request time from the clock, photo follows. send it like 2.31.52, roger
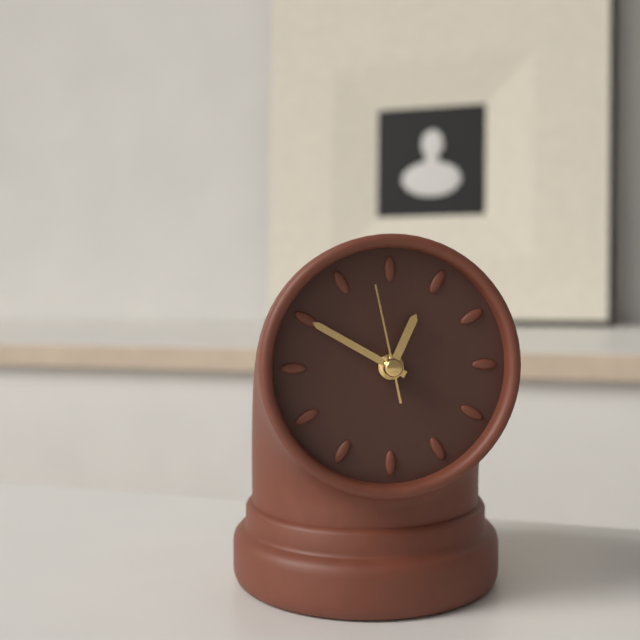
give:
12.50.58
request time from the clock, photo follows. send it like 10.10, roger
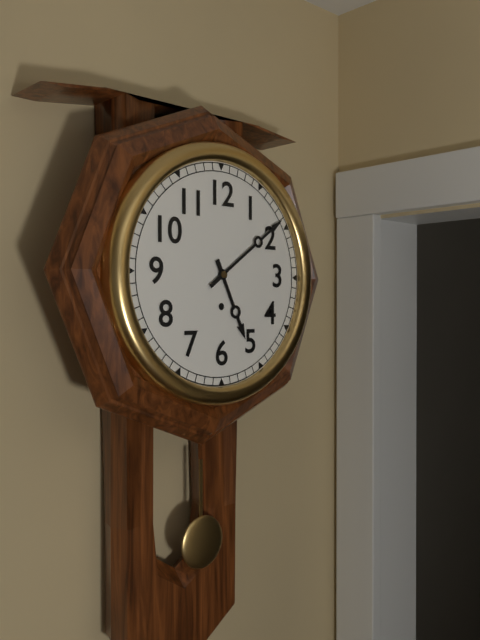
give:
5.09
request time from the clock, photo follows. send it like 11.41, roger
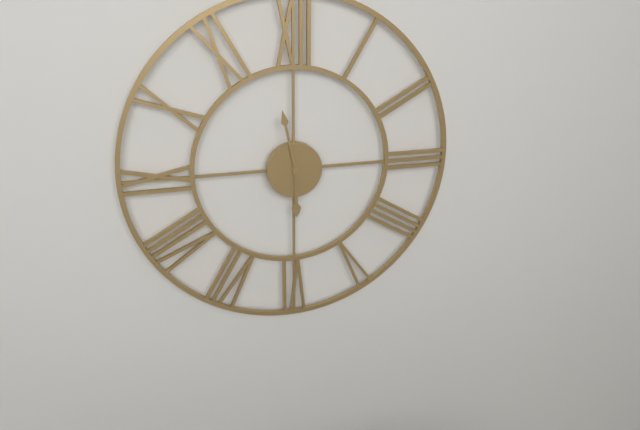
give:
5.58
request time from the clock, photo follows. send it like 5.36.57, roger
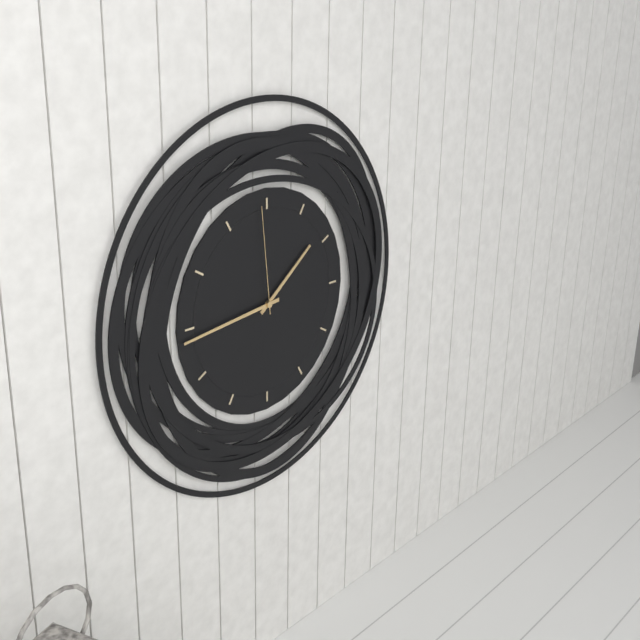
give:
1.44.59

Short exercise - Reproduce the lines above word for word, leaving out the pictures.

Exercise output -
request time from the clock, photo follows. send it like 2.31.52, roger
give:
12.50.58
request time from the clock, photo follows. send it like 10.10, roger
give:
5.09
request time from the clock, photo follows. send it like 11.41, roger
give:
5.58
request time from the clock, photo follows. send it like 5.36.57, roger
give:
1.44.59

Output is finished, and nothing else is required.